- [DATA EXTRACT]:
Segment Open
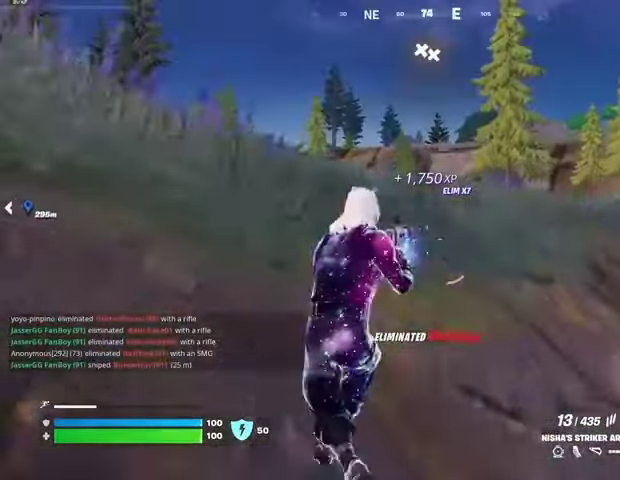
{"buttons": [], "left_stick": "up", "right_stick": "center", "events": [[33, "SQUARE", "down"], [100, "SQUARE", "up"]]}
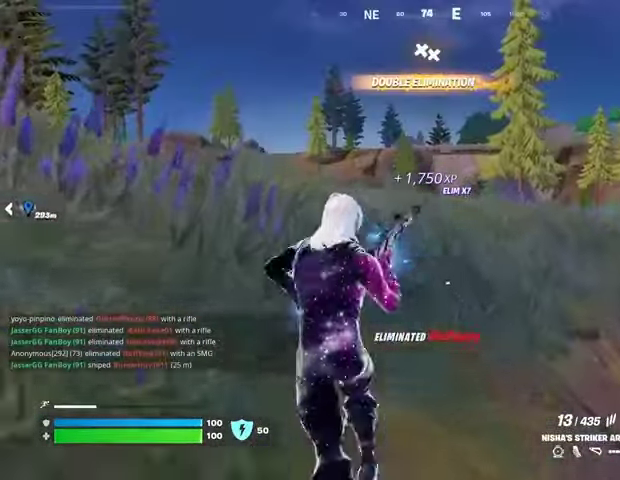
{"buttons": [], "left_stick": "up", "right_stick": "center", "events": [[133, "CROSS", "down"], [200, "CROSS", "up"]]}
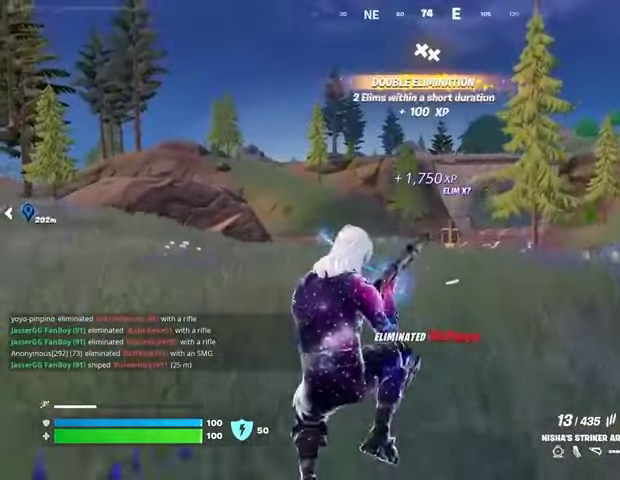
{"buttons": [], "left_stick": "up", "right_stick": "center", "events": []}
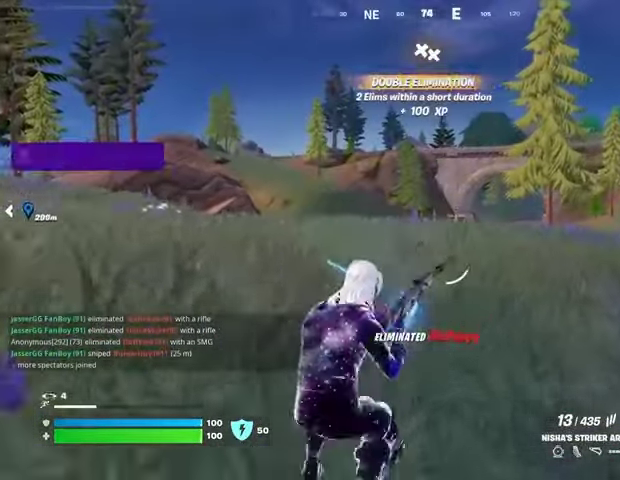
{"buttons": [], "left_stick": "up", "right_stick": "center", "events": []}
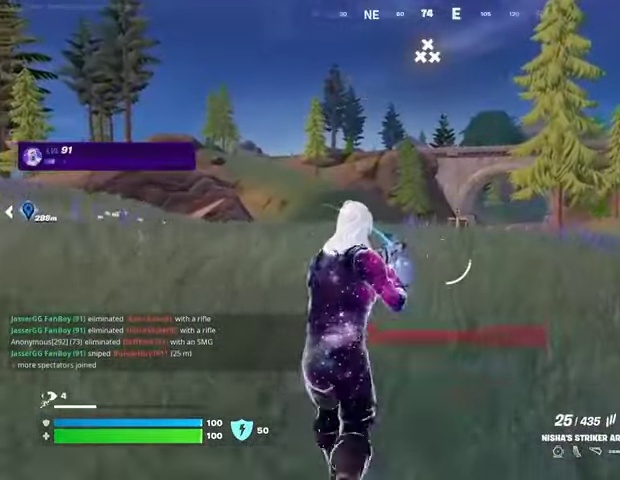
{"buttons": [], "left_stick": "up", "right_stick": "center", "events": []}
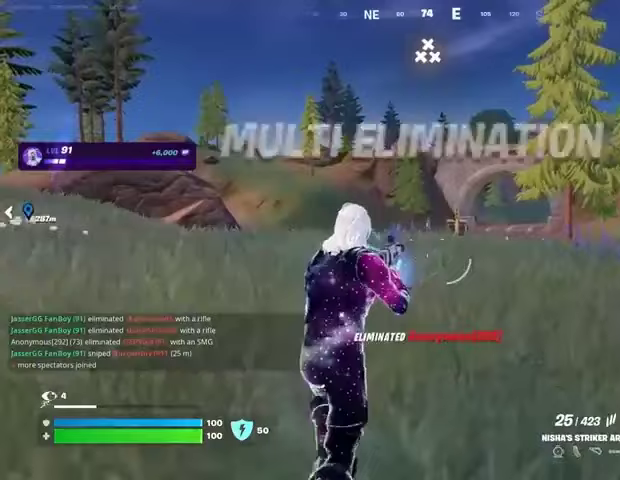
{"buttons": [], "left_stick": "up", "right_stick": "center", "events": []}
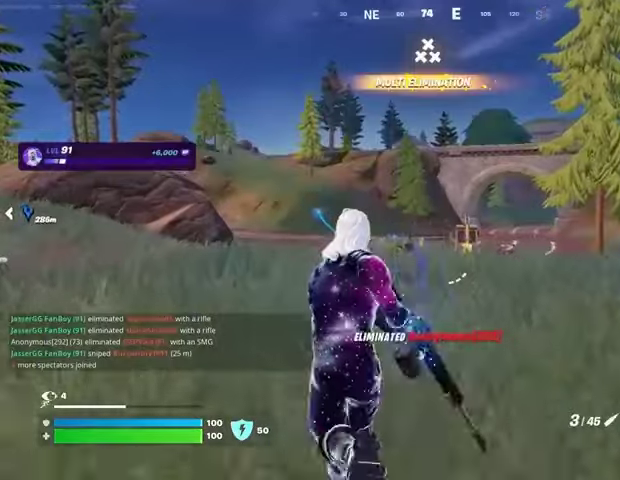
{"buttons": [], "left_stick": "up", "right_stick": "center", "events": [[67, "L3", "down"], [200, "L3", "up"], [333, "CROSS", "down"], [400, "CROSS", "up"]]}
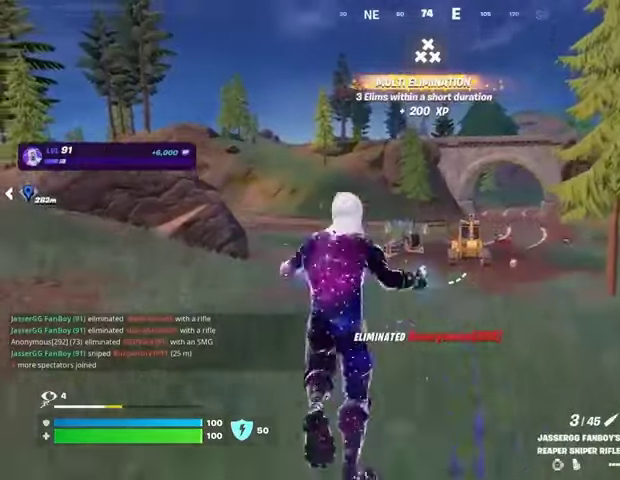
{"buttons": ["R3"], "left_stick": "up", "right_stick": "center", "events": [[33, "CROSS", "down"], [133, "CROSS", "up"], [467, "R3", "down"]]}
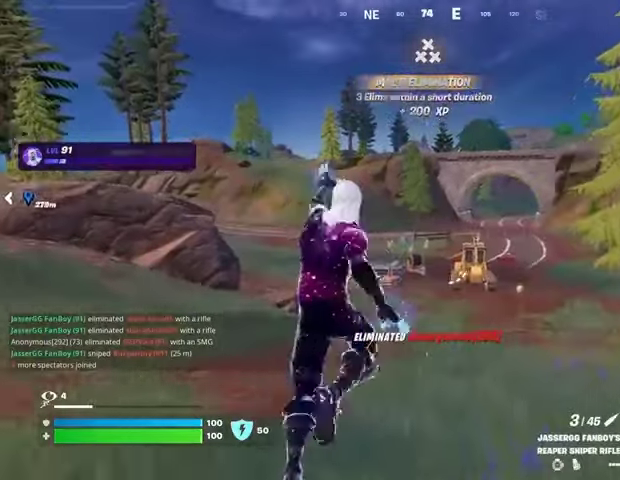
{"buttons": [], "left_stick": "up", "right_stick": "center", "events": [[33, "R3", "up"], [367, "CROSS", "down"], [433, "CROSS", "up"]]}
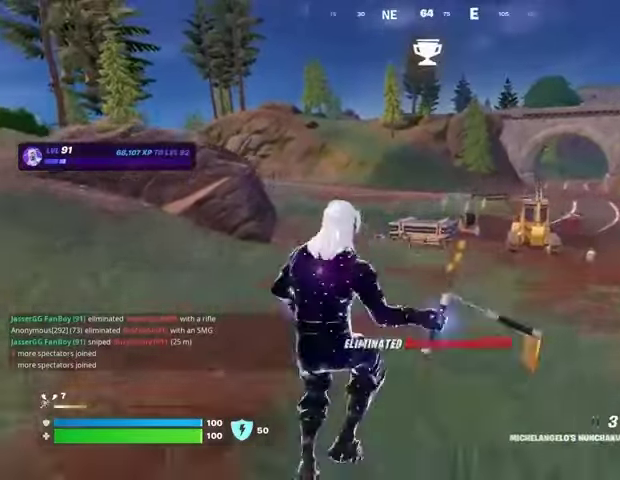
{"buttons": [], "left_stick": "up", "right_stick": "center", "events": [[33, "CROSS", "down"], [133, "CROSS", "up"]]}
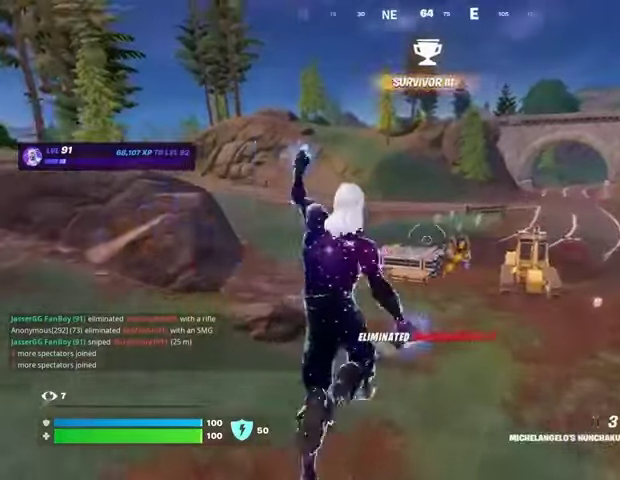
{"buttons": [], "left_stick": "center", "right_stick": "center", "events": [[200, "R3", "down"], [300, "R3", "up"], [467, "left_stick", "center"]]}
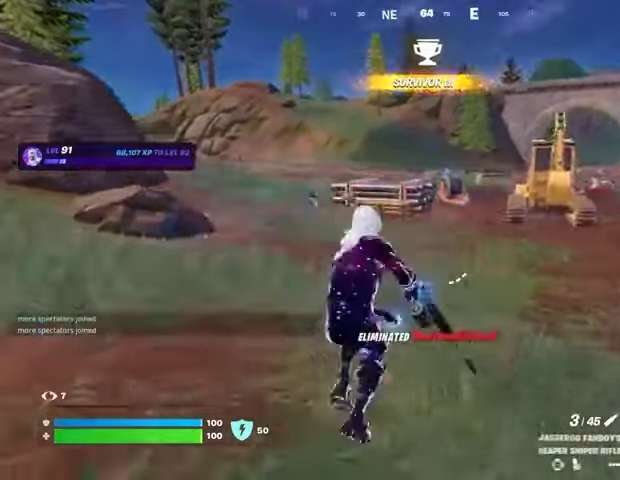
{"buttons": [], "left_stick": "center", "right_stick": "center", "events": [[67, "CROSS", "down"], [100, "SQUARE", "down"], [133, "CROSS", "up"], [167, "SQUARE", "up"]]}
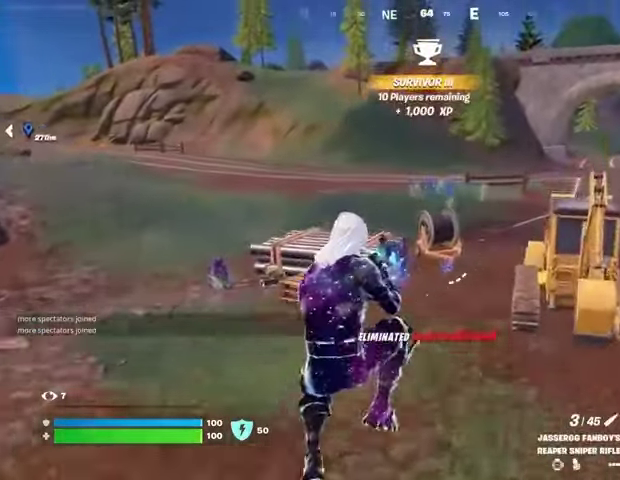
{"buttons": [], "left_stick": "center", "right_stick": "center", "events": [[100, "R3", "down"], [200, "R3", "up"], [333, "SQUARE", "down"], [400, "SQUARE", "up"]]}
Segment Closed
- [GOAL OF THE EXERCISE]: Some lines above contain the word "SQUARE". Copy each of them.

- [COMPLETED EXERCISE]:
{"buttons": [], "left_stick": "up", "right_stick": "center", "events": [[33, "SQUARE", "down"], [100, "SQUARE", "up"]]}
{"buttons": [], "left_stick": "center", "right_stick": "center", "events": [[67, "CROSS", "down"], [100, "SQUARE", "down"], [133, "CROSS", "up"], [167, "SQUARE", "up"]]}
{"buttons": [], "left_stick": "center", "right_stick": "center", "events": [[100, "R3", "down"], [200, "R3", "up"], [333, "SQUARE", "down"], [400, "SQUARE", "up"]]}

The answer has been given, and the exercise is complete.